Helix Architecture
The Helix architecture is an uncomplicated stack of high quality components.
The code is available at github.com/helixml/helix.
Architecture components
Control Plane
- The frontend is React in Typescript
- It authenticates to Keycloak
- It connects via API and websockets to the API server
- Our unstructured server provides Python services to the API server
- In particular, parsing HTML, word and docs etc
- The API is written in golang and is well-structured
- Keycloak provides an authentication server
- Postgres schema and migrations are handled by the API server
- The router is simply an nginx proxy container, ready to be replaced by Kubernetes ingress
See also: docker-compose.yaml.
Runners
Runners connect to the control plane via API/websocket to provide GPUs running model instances. Since they only make outbound connections they can run behind NAT. Each runner knows how much GPU memory it has and polls the API server for new work to do.
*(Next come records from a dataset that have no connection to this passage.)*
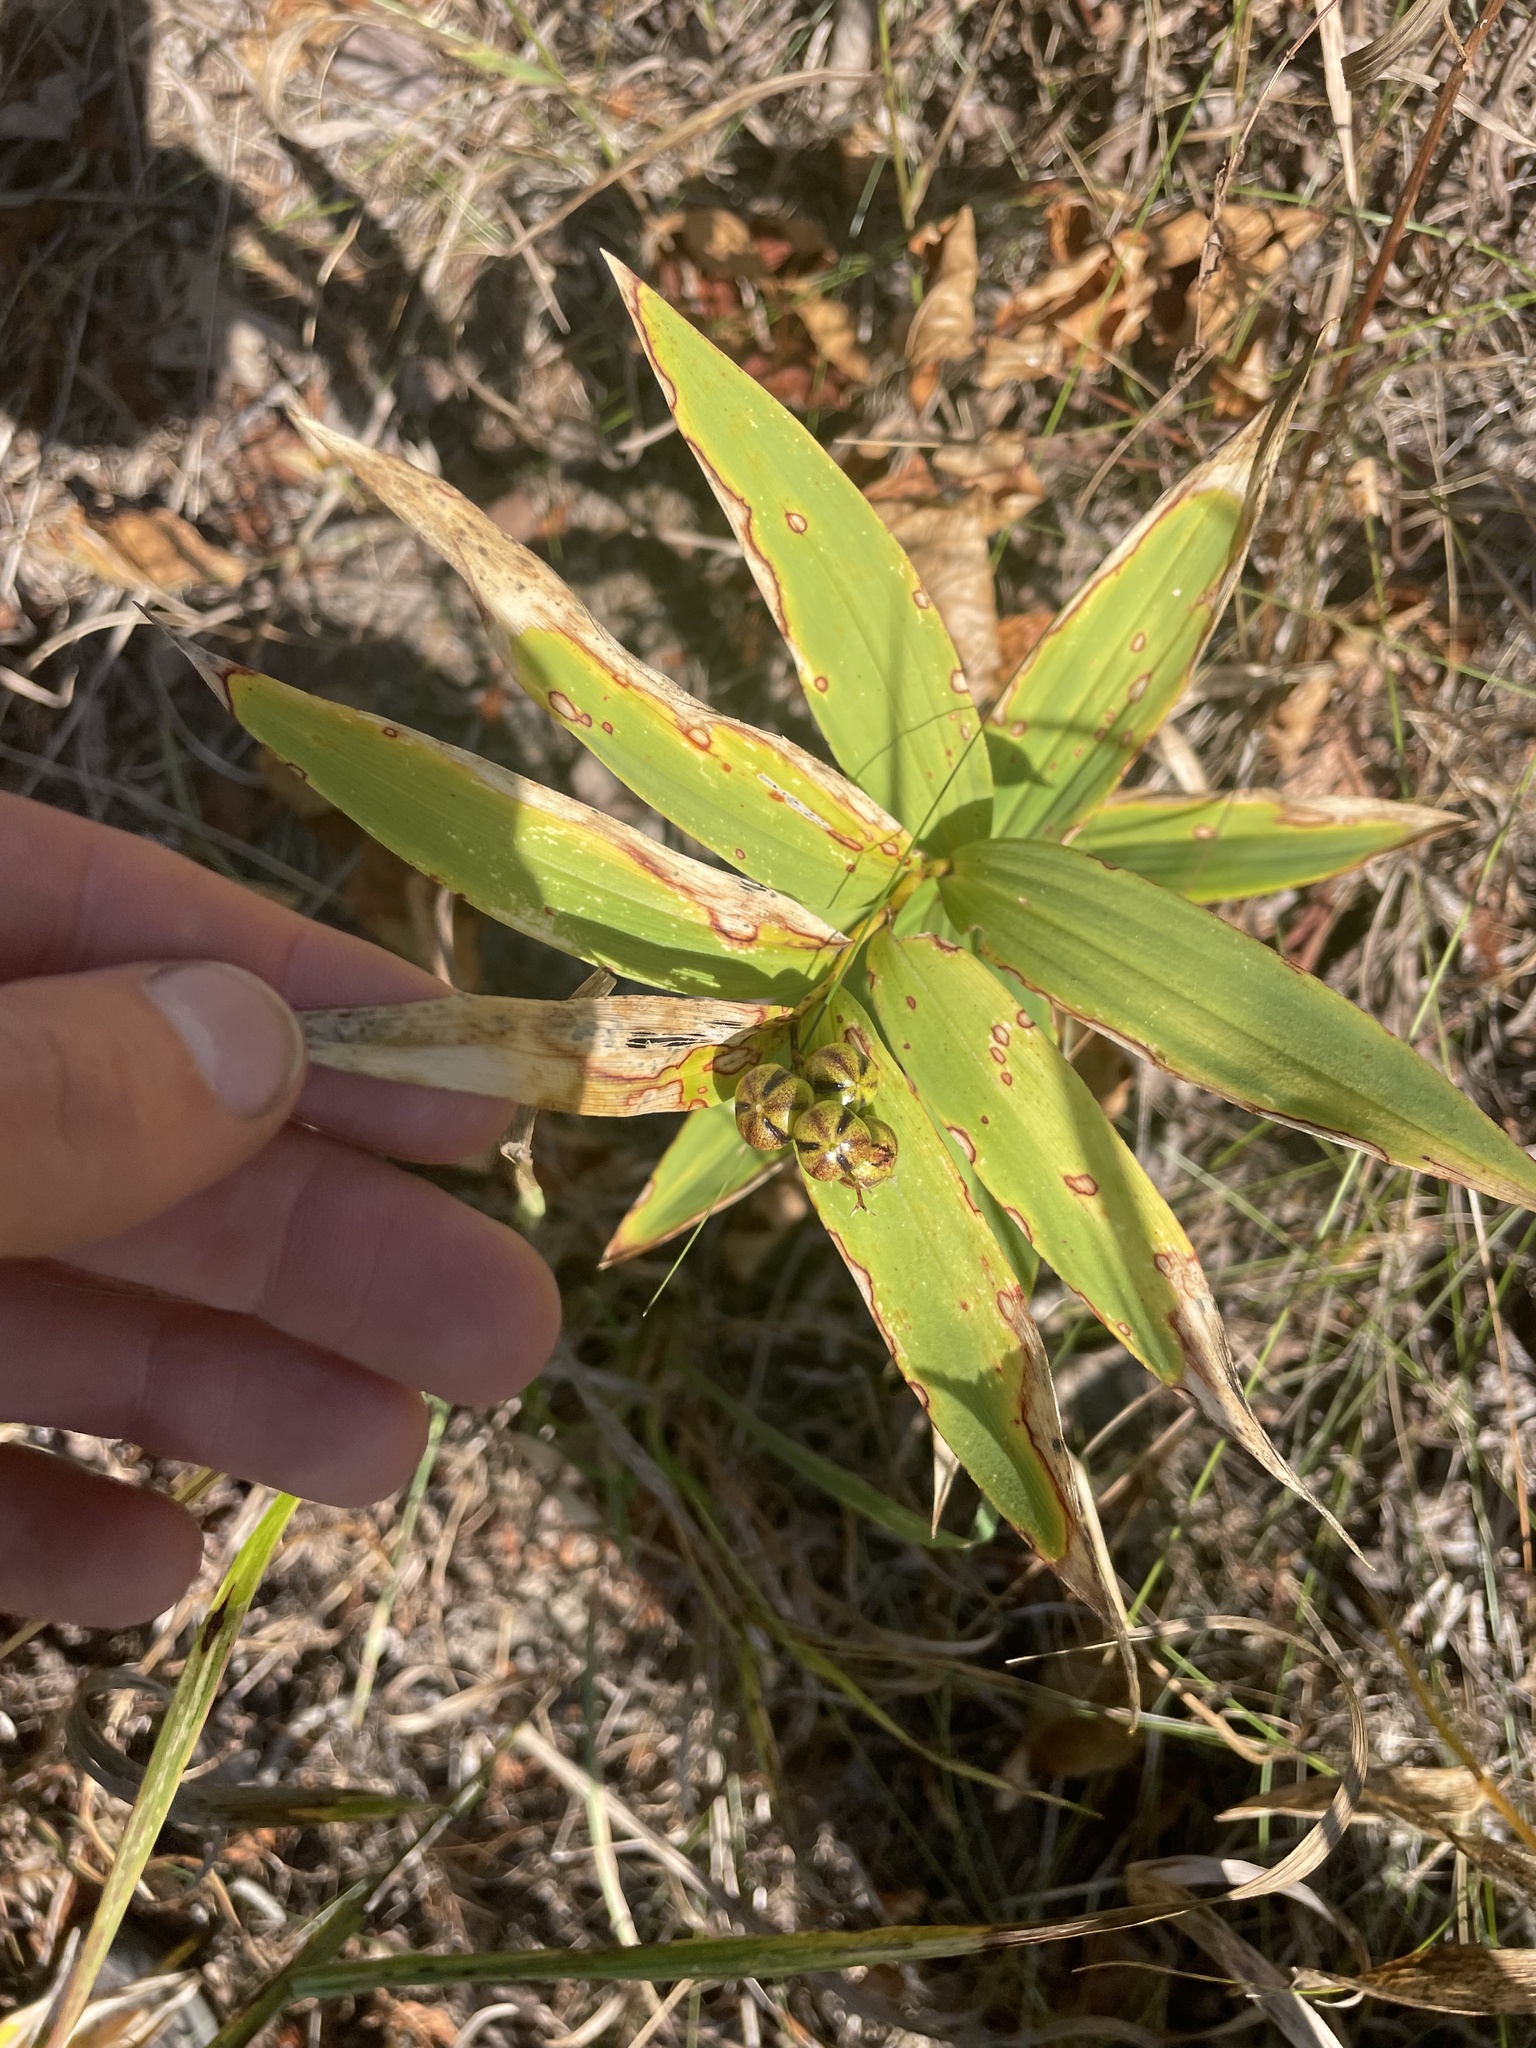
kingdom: Plantae
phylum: Tracheophyta
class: Liliopsida
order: Asparagales
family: Asparagaceae
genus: Maianthemum
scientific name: Maianthemum stellatum
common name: Little false solomon's seal
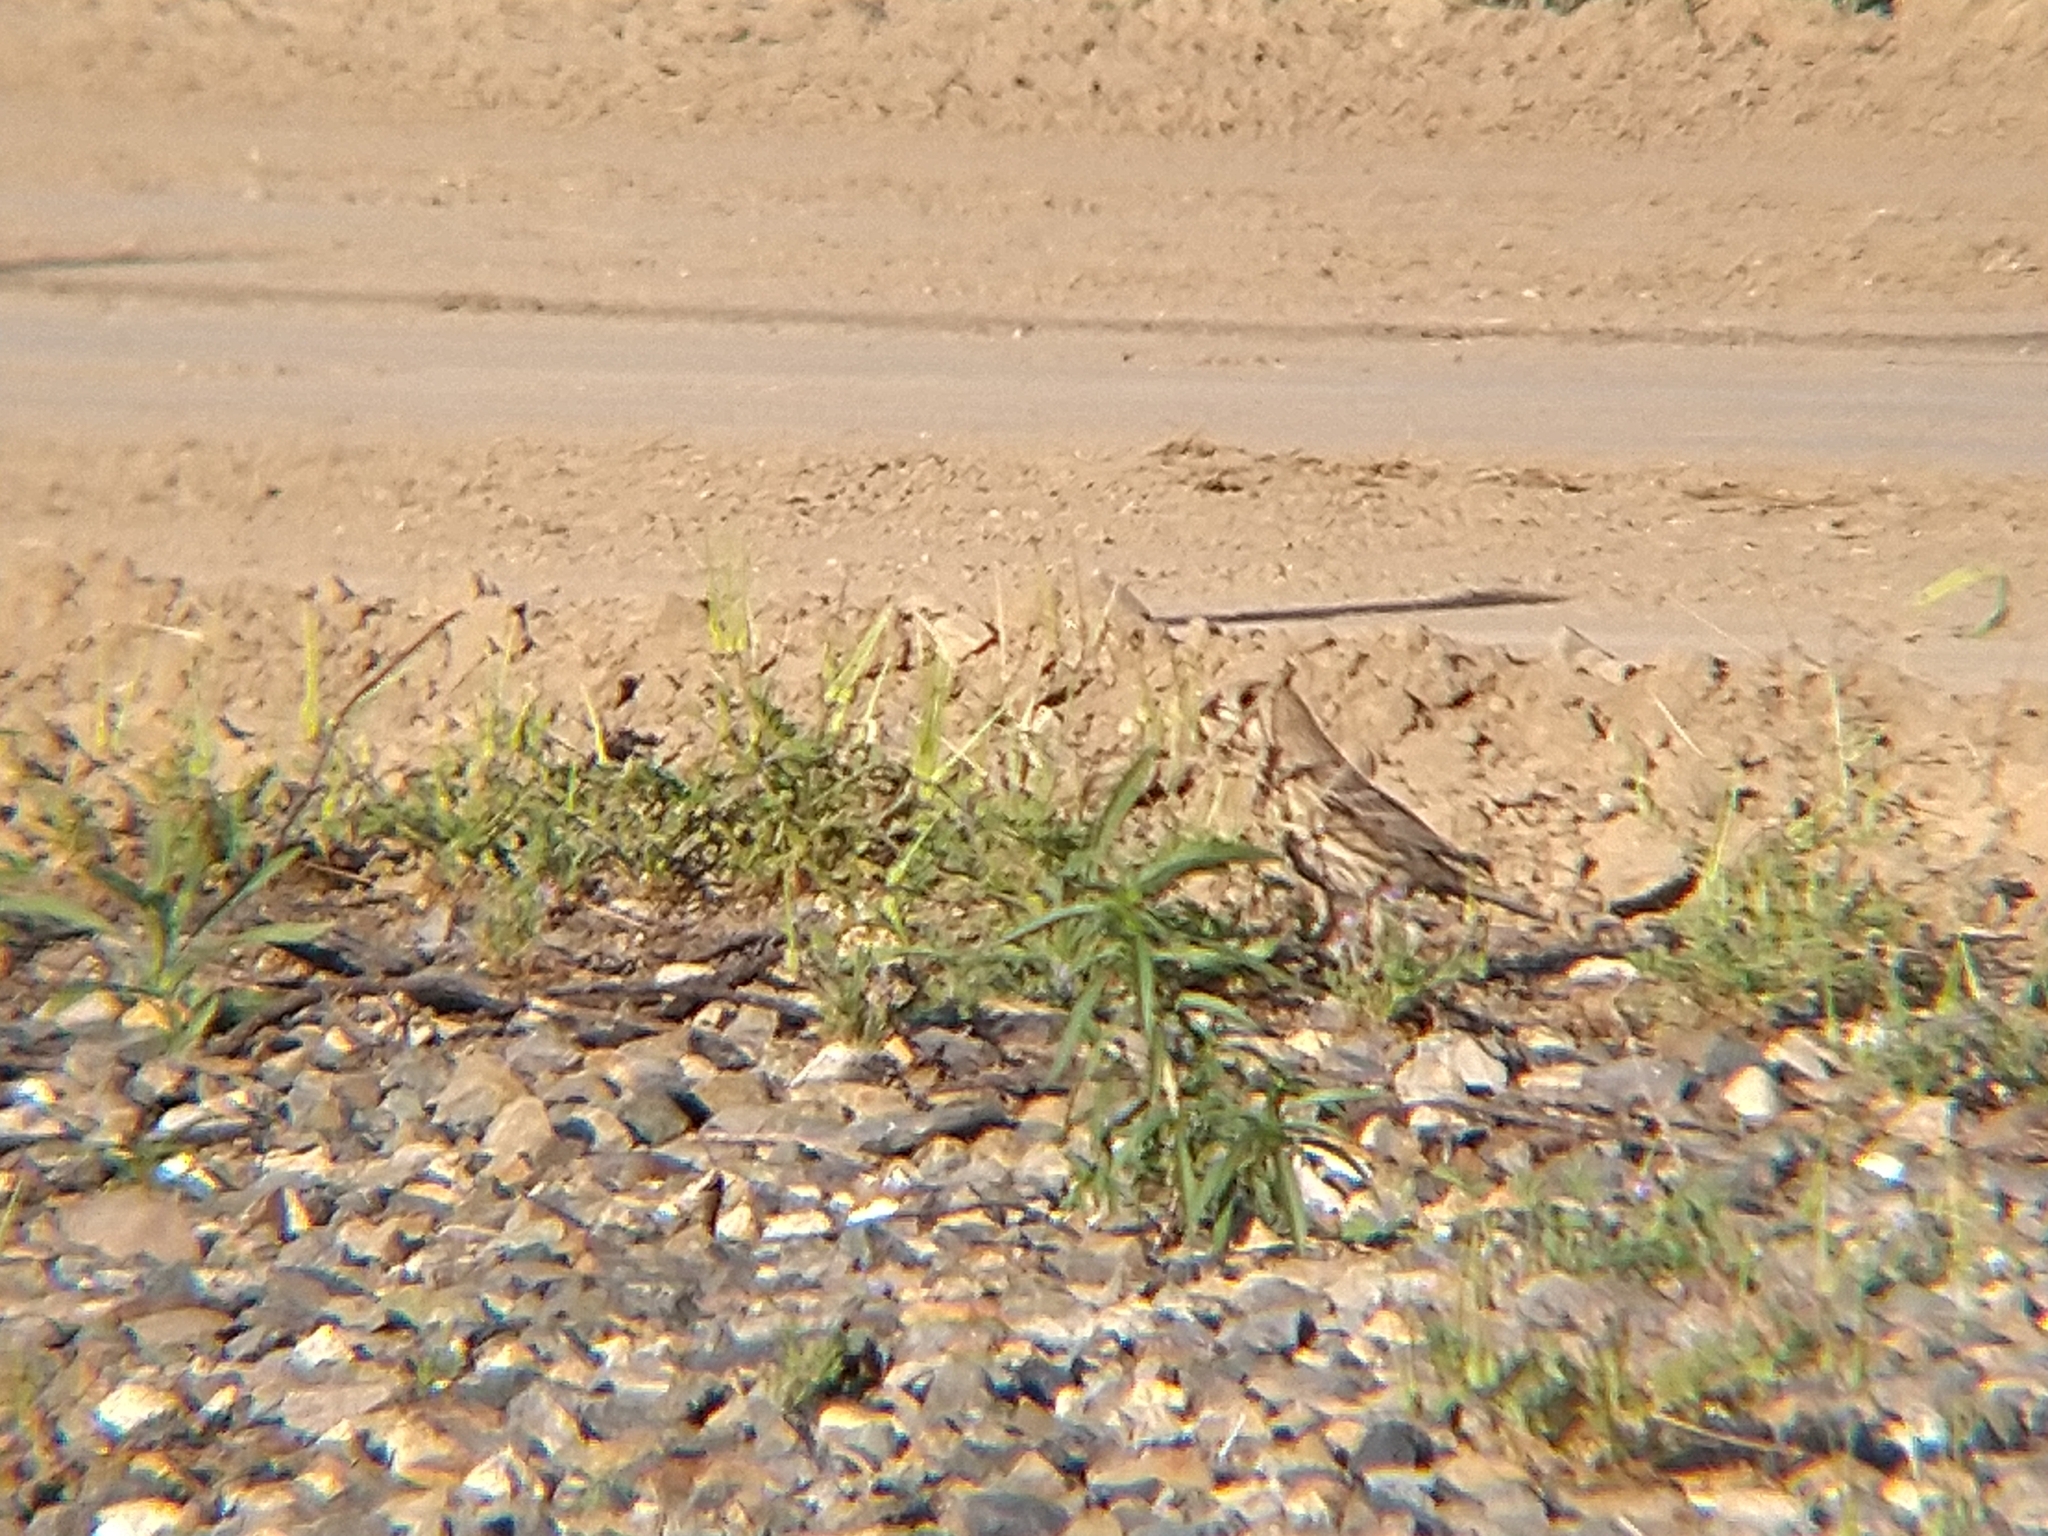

A runner is a “fat” container image which contains both the runner golang service and the python virtualenvs that correspond to the supported models.
It includes in the polling a set of filters which allow it to restrict jobs it accepts to ones which will fit in the amount of GPU memory it could hypothetically free if it were to stop all “stale” model instances.
Model instances are Python processes that connect to the runner’s internal API and fetch the latest job to be run. They then spawn inference or fine tuning code via cog or axolotl.